Look for the string "changes" in the data below, and copy each line that holds it.

-- Source information follows --

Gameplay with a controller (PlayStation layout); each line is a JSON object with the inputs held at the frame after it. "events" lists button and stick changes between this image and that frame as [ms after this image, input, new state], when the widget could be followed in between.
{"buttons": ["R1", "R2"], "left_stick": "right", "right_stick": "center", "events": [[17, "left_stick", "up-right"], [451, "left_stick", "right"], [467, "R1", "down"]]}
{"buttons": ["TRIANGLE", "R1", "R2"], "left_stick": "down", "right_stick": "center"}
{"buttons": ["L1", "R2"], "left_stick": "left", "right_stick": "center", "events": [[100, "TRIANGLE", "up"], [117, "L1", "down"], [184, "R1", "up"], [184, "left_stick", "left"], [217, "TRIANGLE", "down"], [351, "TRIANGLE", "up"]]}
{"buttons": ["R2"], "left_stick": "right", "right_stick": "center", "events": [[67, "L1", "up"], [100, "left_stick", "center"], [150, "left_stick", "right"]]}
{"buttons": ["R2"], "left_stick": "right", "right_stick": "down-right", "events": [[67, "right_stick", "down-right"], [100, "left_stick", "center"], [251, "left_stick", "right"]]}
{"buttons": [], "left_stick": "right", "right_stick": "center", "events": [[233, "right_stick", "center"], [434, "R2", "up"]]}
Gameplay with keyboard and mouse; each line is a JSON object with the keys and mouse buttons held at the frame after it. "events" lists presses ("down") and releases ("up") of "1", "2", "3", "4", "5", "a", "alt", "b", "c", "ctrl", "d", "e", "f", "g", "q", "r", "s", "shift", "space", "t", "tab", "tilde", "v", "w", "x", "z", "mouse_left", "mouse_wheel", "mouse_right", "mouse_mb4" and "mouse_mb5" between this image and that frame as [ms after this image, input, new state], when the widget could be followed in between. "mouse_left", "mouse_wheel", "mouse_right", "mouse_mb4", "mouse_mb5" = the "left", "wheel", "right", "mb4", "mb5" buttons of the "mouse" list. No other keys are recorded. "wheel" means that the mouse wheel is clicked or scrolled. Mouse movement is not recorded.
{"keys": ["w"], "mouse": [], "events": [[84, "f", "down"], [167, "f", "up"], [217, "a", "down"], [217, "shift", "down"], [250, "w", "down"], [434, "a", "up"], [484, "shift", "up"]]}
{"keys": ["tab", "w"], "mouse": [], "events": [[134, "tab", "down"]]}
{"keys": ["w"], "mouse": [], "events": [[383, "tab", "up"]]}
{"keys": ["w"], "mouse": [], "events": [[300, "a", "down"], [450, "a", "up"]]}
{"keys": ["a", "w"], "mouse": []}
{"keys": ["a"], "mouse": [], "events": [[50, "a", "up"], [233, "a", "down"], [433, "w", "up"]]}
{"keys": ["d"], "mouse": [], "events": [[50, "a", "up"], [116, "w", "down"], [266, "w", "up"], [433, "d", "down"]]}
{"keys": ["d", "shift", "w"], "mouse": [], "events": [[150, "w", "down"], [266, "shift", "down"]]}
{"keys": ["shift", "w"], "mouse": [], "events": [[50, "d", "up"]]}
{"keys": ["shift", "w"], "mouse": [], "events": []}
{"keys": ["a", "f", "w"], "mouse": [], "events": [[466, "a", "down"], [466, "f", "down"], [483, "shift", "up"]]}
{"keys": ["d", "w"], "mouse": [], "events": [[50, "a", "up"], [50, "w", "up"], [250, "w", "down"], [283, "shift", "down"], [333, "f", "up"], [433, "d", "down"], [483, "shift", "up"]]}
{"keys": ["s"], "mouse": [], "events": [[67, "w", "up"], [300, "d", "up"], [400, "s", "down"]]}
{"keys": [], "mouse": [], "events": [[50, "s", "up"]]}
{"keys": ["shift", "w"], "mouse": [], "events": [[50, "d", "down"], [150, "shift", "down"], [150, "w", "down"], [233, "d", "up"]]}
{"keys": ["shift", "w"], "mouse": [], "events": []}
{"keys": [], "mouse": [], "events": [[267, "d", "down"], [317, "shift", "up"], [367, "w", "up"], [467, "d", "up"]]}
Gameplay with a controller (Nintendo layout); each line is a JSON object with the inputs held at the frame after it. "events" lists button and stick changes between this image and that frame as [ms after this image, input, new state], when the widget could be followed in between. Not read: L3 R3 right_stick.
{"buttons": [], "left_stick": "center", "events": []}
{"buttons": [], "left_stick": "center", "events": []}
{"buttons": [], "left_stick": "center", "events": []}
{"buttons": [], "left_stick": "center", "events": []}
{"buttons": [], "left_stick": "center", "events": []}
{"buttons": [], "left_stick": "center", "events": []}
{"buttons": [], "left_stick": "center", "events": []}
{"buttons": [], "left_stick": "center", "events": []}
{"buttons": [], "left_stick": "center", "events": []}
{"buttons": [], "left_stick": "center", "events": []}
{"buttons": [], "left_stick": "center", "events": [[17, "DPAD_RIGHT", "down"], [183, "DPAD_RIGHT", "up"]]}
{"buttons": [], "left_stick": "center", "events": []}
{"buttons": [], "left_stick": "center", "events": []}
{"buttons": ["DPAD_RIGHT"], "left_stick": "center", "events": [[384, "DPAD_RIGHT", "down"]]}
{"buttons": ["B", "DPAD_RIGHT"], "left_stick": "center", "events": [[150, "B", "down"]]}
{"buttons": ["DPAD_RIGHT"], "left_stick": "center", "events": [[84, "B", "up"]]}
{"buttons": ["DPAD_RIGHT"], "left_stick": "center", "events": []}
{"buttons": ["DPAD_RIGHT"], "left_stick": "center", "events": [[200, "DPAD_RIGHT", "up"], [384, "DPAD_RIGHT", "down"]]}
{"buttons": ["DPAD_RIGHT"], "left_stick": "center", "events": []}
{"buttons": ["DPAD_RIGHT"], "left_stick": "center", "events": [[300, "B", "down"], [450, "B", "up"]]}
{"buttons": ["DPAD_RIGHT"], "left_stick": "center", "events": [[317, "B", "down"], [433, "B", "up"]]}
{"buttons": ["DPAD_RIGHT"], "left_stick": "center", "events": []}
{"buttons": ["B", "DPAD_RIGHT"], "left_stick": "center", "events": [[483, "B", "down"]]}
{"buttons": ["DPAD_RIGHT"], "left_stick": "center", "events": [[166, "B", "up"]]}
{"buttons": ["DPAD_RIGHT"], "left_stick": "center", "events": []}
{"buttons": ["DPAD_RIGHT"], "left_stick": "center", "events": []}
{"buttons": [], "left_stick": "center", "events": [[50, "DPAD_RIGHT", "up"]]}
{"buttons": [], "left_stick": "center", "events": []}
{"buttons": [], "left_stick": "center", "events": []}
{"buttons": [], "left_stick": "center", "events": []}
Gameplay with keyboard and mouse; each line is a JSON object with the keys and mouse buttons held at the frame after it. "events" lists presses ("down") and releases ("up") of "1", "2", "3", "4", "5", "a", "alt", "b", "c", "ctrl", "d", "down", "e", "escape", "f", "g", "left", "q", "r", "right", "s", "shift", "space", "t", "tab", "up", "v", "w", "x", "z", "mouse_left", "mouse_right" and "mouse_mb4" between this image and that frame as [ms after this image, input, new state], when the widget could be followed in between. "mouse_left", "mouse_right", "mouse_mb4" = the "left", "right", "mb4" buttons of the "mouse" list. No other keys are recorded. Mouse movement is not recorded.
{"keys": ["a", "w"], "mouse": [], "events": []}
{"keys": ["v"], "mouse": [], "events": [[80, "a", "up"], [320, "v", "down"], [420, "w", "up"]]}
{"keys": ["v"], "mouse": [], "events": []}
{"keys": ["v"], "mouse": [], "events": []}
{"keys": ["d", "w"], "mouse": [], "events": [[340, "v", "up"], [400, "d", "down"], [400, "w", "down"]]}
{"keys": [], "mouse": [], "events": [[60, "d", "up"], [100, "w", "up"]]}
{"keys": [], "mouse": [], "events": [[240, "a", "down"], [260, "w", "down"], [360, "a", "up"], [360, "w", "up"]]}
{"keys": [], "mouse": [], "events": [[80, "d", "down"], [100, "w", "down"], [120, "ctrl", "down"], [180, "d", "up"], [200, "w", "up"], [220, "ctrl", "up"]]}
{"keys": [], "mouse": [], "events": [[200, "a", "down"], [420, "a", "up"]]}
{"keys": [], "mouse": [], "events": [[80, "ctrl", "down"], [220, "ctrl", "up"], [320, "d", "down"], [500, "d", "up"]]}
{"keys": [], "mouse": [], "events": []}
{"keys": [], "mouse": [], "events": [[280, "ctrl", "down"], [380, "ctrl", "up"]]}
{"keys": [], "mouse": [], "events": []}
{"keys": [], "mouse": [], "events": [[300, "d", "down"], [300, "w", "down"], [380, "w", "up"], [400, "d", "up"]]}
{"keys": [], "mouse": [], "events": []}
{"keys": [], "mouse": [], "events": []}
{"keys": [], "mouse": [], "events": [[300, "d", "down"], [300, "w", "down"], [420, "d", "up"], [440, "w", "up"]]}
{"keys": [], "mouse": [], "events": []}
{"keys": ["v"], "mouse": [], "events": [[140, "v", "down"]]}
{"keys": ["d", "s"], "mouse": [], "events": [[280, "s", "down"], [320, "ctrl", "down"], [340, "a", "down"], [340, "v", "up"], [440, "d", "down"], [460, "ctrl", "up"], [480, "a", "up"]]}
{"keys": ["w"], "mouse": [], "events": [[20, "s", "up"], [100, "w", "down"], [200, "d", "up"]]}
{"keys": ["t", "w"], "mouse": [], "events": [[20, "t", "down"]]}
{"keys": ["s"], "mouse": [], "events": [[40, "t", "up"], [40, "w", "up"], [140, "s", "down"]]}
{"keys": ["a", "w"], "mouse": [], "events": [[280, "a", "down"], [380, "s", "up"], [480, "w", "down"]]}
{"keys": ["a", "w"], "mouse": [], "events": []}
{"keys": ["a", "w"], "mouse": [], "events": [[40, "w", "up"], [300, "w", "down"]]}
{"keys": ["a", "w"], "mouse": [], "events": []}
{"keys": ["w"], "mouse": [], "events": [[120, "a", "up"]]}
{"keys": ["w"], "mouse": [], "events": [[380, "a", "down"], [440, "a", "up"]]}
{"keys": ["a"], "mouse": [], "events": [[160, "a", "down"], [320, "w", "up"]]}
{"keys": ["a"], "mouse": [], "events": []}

-- Source information concluded --

**Solved problem**
Gameplay with a controller (PlayStation layout); each line is a JSON object with the inputs held at the frame after it. "events" lists button and stick changes between this image and that frame as [ms after this image, input, new state], when the widget could be followed in between.
Gameplay with a controller (Nintendo layout); each line is a JSON object with the inputs held at the frame after it. "events" lists button and stick changes between this image and that frame as [ms after this image, input, new state], when the widget could be followed in between. Not read: L3 R3 right_stick.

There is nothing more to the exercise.